## THE DATA:
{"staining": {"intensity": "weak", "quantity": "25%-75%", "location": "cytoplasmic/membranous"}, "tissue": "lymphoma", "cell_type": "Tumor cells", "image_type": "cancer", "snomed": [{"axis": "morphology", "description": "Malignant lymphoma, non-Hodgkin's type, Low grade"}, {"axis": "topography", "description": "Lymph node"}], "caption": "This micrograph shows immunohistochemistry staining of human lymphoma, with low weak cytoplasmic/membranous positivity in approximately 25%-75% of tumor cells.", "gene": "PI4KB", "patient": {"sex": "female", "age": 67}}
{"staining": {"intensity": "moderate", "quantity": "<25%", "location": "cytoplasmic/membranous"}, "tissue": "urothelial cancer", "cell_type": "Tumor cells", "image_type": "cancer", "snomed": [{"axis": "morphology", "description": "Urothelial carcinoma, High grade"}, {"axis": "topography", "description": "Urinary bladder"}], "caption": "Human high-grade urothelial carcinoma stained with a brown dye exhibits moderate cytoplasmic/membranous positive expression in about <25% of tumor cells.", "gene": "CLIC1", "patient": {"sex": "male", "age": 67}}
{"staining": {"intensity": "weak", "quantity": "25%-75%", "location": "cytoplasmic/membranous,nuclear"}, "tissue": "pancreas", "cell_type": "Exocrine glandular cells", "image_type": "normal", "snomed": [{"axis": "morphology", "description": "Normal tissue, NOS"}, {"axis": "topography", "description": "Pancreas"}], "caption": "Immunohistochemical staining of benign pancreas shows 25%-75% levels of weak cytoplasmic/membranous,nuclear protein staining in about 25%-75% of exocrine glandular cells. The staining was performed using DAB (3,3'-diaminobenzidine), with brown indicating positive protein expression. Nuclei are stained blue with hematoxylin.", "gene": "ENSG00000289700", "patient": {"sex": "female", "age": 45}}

## YOUR INSTRUCTIONS:
Look over the listing. Pull out every line with the string "about" in it.

## RESULT FOR THIS TASK:
{"staining": {"intensity": "moderate", "quantity": "<25%", "location": "cytoplasmic/membranous"}, "tissue": "urothelial cancer", "cell_type": "Tumor cells", "image_type": "cancer", "snomed": [{"axis": "morphology", "description": "Urothelial carcinoma, High grade"}, {"axis": "topography", "description": "Urinary bladder"}], "caption": "Human high-grade urothelial carcinoma stained with a brown dye exhibits moderate cytoplasmic/membranous positive expression in about <25% of tumor cells.", "gene": "CLIC1", "patient": {"sex": "male", "age": 67}}
{"staining": {"intensity": "weak", "quantity": "25%-75%", "location": "cytoplasmic/membranous,nuclear"}, "tissue": "pancreas", "cell_type": "Exocrine glandular cells", "image_type": "normal", "snomed": [{"axis": "morphology", "description": "Normal tissue, NOS"}, {"axis": "topography", "description": "Pancreas"}], "caption": "Immunohistochemical staining of benign pancreas shows 25%-75% levels of weak cytoplasmic/membranous,nuclear protein staining in about 25%-75% of exocrine glandular cells. The staining was performed using DAB (3,3'-diaminobenzidine), with brown indicating positive protein expression. Nuclei are stained blue with hematoxylin.", "gene": "ENSG00000289700", "patient": {"sex": "female", "age": 45}}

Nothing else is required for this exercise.